- [Tarefas a realizar]:
a. Diga se cada afirmação está de acordo com o texto sobre a CASA-CE: (i) a força política foi criada quatro meses antes das eleições de 2012; (ii) o governo futuro deveria ser formado só por membros da CASA-CE; (iii) quem responde está a falar de coligações. Justifique cada resposta com uma citação do texto.
b. Segundo o texto sobre a CASA-CE, que três critérios teriam de cumprir os angolanos para participar no Governo?
c. Prossiga o texto sobre a CASA-CE a partir da última frase apresentada.

Em 2012 criámos uma força política quatro meses antes das eleições, o que não nos permitiu ir a todo o território. Daí que nem toda a gente ficasse a conhecer o projeto da CASA. Isso já foi suplantado, podemos dizer tranquilamente que temos condições de protagonizar a mudança e a transformação. Neste momento, temos uma espécie de partido-Estado que é o MPLA, é partido e é Estado, confundem-se as coisas. Basta ver que neste momento todos os administradores comunais são do partido do governo. Todos os 164 administradores municipais são do partido, todos os 18 governadores e vice-governadores provinciais são, portanto toda a máquina o é. Para nós, toda a governação futura terá de ser feita na base da inclusão, devem participar na governação de Angola não necessariamente só os membros da CASA-CE. Não queremos o Governo da CASA-CE, mas um governo dos angolanos que aplique a visão e o programa da CASA-CE.

Refere-se a coligações?
Não falo de coligações. Todos os angolanos participariam no Governo desde que preenchessem três critérios: patriotismo, competência e honestidade. Se os cumprir não importa se é MPLA, UNITA ou outro. E tinham de aceitar aplicar a visão e o programa de governo da CASA-CE. Essas serão as bases para que acabemos com a exclusão que hoje grassa no país. É a exclusão política que faz que Angola não valorize o potencial de recursos humanos que tem.

- [Itens fornecidos]:
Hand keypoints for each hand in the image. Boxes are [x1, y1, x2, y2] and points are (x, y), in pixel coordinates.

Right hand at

---

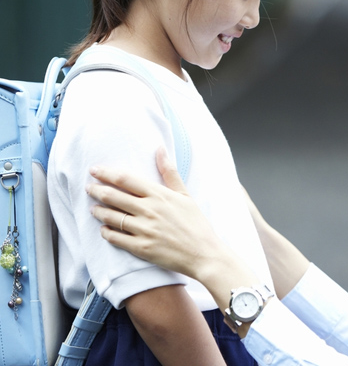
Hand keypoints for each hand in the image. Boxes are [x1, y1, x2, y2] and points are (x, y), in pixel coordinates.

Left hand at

- [Soluções do exercício]:
a.
(i) Sim: "Em 2012 criámos uma força política quatro meses antes das eleições".
(ii) Não: "devem participar na governação de Angola não necessariamente só os membros da CASA-CE".
(iii) Não: "Não falo de coligações."

b. Patriotismo, competência e honestidade.

c.
 

Como caracteriza a atual situação económica e financeira de Angola pós-'boom'?
Catastrófica! Mas mais grave ainda é que o Governo não tem uma estratégia coerente para sair da crise nem acredito que tenha capacidade de voltar a pôr a funcionar todo o potencial do país. Angola é um país que eu considero viável pela sua estrutura física, pela extensão, pela sua população e recursos naturais, que são imensos. Durante o 'boom', a liderança esqueceu-se que Angola tem terras aráveis, preferiu comprar todos os recursos alimentares no exterior. Esqueceu-se da rede hidrográfica extensa e vasta, das florestas, dos recursos minerais limitando o país à histeria do petróleo. O resultado está à vista. Continuamos muito dependentes do exterior para tudo o que consumimos e em certa medida o facto de grande parte do tecido empresarial ser dos próprios governantes revela como o facilitismo se instalou.

Está a criticar o ambiente de negócios.
Temos dos piores índices de ambiente de negócios. A burocracia é muito inibidora, a corrupção, as comissões que são exigidas a quem quer fazer investimento ou pequenos negócios, o problema dos custos de produção, a vida em Angola, sobretudo em Luanda e nas cidades da costa é muito cara, o acesso à terra é difícil, como o acesso à água e eletricidade… É preciso melhorar muito o ambiente de negócios.

Uma das preocupações da CASA-CE é a pobreza. A desigualdade da distribuição em Angola é cada vez maior. Como combatê-la?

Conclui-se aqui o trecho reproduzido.